Elle mettait en exergue la situation financière « dégradée » et invitait les élus à l’assainir pour s’assurer de pouvoir réaliser un tel projet? Mais ce n’est pas tout : « une étude sur la soutenabilité du projet…n’a pas été transmise aux élus.  » Le chef a toujours raison. Vive la transparence ! Quant aux contribuables, « ils nous ont élus pour six ans…on a leur confiance…qu’on nous laisse travailler. » Air très connu dans le Var.

« En adoptant le principe du recours à ce partenariat le 7 juillet 2014, les élus ne disposaient pas d’une analyse de son impact sur la situation financière »  note la Chambre régionale des comptes qui conteste les motivations du recours à ce PPP.

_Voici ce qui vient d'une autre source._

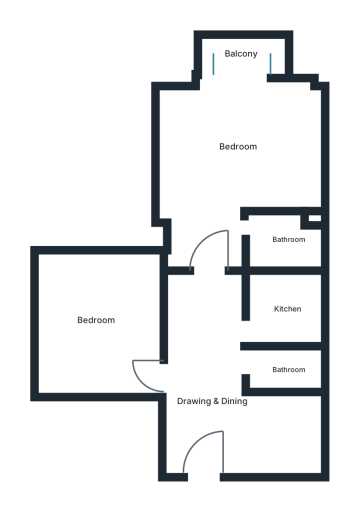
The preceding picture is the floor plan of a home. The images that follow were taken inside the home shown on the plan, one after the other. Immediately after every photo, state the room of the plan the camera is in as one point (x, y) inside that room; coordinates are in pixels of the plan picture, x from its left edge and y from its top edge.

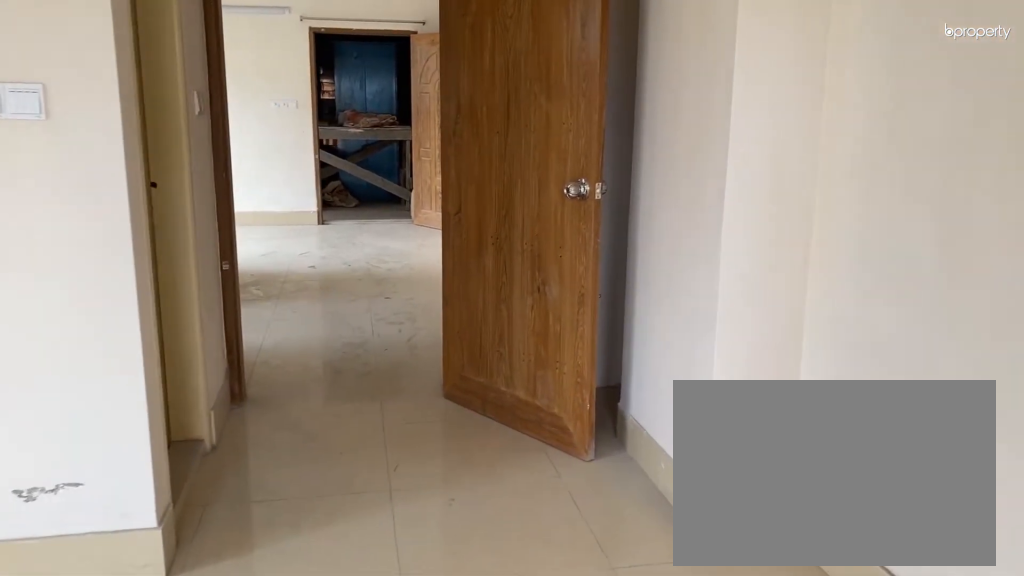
(238, 142)
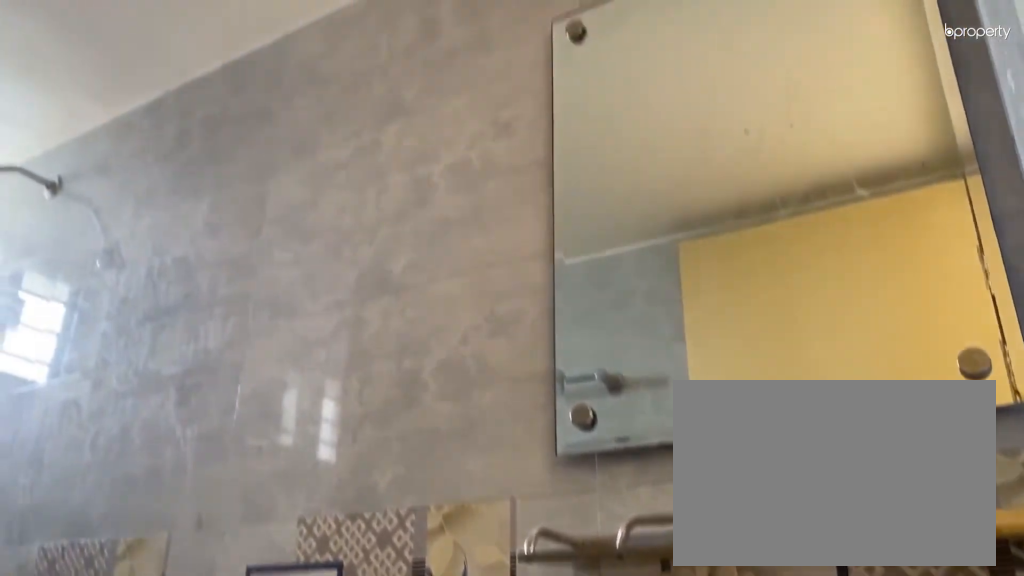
(288, 239)
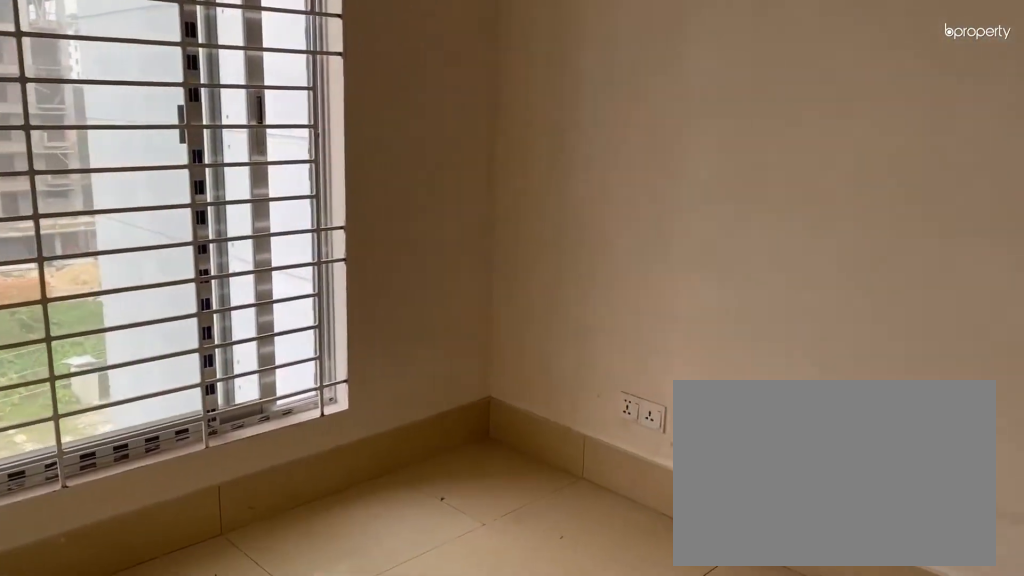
(97, 319)
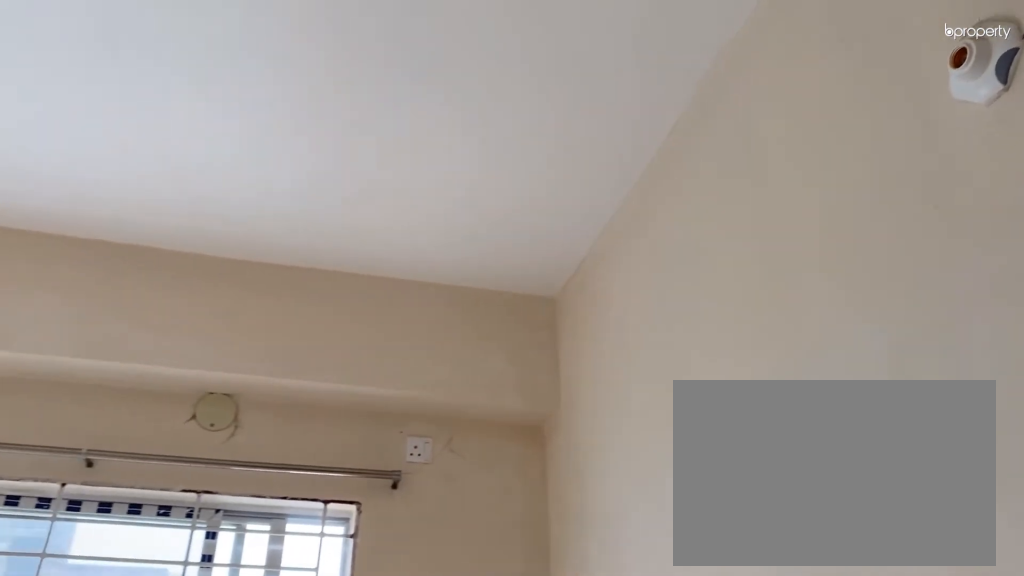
(97, 319)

Il n’y avait aucune urgence, montre-t-elle, à rénover ou reconstruire ces collèges vieux de 40 ans, « dont les travaux étaient prévisibles… » la réponse du nouveau président prête à sourire : « la hausse des effectifs et leur vétusté (des collèges, pas des effecifs !) justifiaient l’urgence ??

La CRC écrit que « la collectivité a été conduite à invoquer ses propres défaillances pour justifier l’urgence…comme elle est à l’origine de la complexité qu’elle invoque. » (p.26)

Conlusion de ce chapitre : « Le choix du contrat de partenariat, le plus coûteux, apparaît comme étant incohérent  au regard de la situation financière du département. »

Sans commentaire… mais avec des suites compte tenu de la…richesse d’un tel rapport.